Modern sociology emerged in the late 19th century in response to the evolution and complexity of social life and the need to understand the social and cultural problems created by the many socio-economic changes. Sociology has developed epistemologically and methodologically in its pursuit to study social systems, relations, and problems. Sociology and social work are among the most important areas of scientific inquiry relevant to human life and activities in contemporary societies. In the context of human society and social institutions, various phenomena and problems emerge. The understanding of these phenomena and the attempts to solve these problems constitute the core interest of sociology. Practitioners in social research and social work can contribute effectively to the scientific understanding of social problems and to the provision of appropriate solutions to these social problems. While sociology is benefiting from various human sciences, the rigorous analysis and comprehensive understanding of these sciences cannot be achieved without the rigor and the theoretical framework offered by sociology.

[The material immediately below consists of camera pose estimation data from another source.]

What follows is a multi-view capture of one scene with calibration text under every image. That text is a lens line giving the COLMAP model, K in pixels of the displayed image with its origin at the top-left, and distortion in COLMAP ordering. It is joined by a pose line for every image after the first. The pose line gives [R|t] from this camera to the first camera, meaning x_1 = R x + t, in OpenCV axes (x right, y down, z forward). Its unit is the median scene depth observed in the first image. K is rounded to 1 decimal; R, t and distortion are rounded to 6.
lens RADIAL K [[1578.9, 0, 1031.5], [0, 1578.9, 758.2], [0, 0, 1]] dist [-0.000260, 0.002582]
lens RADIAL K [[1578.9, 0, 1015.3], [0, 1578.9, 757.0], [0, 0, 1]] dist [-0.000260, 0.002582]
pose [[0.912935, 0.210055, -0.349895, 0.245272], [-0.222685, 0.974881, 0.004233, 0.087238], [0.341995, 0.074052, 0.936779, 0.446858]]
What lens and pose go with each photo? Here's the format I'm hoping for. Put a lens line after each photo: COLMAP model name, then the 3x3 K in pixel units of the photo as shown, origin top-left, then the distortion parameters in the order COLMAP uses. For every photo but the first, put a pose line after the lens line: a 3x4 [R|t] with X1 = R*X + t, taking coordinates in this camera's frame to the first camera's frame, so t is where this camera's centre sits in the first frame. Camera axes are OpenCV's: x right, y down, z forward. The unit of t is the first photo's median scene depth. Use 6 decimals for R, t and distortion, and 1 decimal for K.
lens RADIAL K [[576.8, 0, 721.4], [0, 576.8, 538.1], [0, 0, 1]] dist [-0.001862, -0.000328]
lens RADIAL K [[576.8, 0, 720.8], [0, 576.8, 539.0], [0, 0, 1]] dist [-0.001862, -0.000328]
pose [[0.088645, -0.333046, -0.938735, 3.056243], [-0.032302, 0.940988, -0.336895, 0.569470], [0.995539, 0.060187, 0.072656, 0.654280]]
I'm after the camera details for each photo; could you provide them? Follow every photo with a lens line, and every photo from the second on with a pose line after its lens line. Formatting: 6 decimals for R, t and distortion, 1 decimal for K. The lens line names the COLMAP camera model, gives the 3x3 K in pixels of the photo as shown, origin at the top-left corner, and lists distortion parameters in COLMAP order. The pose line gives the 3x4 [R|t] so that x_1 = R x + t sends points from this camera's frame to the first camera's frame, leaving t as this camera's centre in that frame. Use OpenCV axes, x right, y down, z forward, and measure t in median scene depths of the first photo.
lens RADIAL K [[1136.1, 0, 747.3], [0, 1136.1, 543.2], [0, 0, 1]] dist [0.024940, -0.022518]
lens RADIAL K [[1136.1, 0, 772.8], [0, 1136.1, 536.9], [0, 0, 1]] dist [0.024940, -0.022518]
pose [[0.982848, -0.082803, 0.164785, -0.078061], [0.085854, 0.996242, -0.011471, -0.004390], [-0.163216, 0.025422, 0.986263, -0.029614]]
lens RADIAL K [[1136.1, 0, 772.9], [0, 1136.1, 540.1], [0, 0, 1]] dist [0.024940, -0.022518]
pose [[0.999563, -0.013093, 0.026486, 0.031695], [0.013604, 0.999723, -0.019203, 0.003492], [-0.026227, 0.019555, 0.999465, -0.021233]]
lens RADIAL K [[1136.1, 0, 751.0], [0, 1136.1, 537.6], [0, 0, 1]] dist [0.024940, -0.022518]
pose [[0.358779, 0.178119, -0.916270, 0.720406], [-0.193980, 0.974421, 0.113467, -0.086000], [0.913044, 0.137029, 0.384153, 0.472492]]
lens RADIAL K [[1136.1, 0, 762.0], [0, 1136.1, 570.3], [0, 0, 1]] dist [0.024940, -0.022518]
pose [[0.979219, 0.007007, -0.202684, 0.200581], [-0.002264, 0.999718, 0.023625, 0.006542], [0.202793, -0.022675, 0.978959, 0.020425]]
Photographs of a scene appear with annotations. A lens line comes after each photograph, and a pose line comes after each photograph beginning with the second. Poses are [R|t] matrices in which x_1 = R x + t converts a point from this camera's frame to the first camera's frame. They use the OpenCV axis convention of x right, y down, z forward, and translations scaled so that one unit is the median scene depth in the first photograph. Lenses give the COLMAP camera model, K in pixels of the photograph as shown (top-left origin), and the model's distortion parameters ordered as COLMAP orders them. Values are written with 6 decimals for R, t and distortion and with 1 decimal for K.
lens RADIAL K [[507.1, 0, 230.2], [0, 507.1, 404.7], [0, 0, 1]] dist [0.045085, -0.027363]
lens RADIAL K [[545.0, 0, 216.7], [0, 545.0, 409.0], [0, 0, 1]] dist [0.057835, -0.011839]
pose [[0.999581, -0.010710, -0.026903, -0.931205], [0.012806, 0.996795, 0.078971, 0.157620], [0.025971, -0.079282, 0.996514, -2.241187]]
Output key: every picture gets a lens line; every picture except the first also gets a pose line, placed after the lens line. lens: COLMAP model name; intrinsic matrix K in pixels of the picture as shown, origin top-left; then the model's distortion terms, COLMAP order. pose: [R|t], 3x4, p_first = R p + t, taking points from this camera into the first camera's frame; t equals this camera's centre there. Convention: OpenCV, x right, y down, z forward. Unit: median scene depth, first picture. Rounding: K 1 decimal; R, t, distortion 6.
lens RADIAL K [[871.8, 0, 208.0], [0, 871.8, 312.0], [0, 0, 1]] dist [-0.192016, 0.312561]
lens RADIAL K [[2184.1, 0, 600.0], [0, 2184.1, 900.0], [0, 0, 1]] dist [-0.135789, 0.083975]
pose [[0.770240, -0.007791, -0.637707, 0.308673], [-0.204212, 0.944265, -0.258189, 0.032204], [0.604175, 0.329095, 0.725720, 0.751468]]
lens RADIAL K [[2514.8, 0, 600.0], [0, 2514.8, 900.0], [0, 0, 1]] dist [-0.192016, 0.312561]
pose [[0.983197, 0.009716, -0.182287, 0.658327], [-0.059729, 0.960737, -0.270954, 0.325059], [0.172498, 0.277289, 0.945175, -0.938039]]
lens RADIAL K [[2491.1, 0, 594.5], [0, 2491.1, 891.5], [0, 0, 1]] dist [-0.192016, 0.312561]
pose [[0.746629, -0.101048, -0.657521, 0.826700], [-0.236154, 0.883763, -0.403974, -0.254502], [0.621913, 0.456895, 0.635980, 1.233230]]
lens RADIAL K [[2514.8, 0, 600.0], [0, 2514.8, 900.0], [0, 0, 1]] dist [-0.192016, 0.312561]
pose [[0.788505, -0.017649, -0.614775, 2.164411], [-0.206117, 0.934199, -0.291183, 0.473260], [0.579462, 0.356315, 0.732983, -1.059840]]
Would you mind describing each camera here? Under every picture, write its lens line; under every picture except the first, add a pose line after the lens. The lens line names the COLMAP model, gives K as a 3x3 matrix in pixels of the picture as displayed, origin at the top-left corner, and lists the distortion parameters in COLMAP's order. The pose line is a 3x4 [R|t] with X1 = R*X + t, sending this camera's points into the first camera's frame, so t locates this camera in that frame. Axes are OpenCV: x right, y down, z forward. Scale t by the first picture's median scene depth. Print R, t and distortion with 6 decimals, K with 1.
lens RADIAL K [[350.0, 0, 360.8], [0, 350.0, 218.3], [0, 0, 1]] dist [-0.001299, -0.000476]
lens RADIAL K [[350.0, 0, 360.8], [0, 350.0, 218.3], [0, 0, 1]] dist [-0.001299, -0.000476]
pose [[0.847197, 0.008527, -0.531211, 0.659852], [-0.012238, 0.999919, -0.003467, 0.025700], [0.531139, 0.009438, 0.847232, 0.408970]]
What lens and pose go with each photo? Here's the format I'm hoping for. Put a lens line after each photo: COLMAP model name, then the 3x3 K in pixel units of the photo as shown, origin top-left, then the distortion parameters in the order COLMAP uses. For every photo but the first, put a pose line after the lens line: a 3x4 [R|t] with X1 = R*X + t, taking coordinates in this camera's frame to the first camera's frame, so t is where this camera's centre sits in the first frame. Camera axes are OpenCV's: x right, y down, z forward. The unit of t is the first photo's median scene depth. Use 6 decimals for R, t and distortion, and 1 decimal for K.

In the development of modern sociology, two major and complimentary activities have simultaneously existed:
- An epistemological activity interested in social research in order to discover the causes, mechanisms, principles and phenomena of social change and social problems and to establish objective scientific theories to explain social behavior; and this is the subject matter of sociology.
- A practical and professional activity undertaking tangible social services to the society, social institutions and community members based on sociological principles and theories; and this applied activity is the main concern of social work.
However, sociology, it should be noted, should not be understood as the study of ‘social problems’ in the pathological sense. In fact, its areas of interest extend to the study of viable and sound social institutions, phenomena, situations and functions, with the aim of understanding their characteristics, features, factors, variables and components in order to enhance and improve their performance.
There is also a major area in contemporary sociology which studies the various possible future scenarios resulting from the social consequences of economic and/or political policies and actions. The aim of this area of inquiry is to facilitate making appropriate social decisions, or to anticipate potential problems before they occur.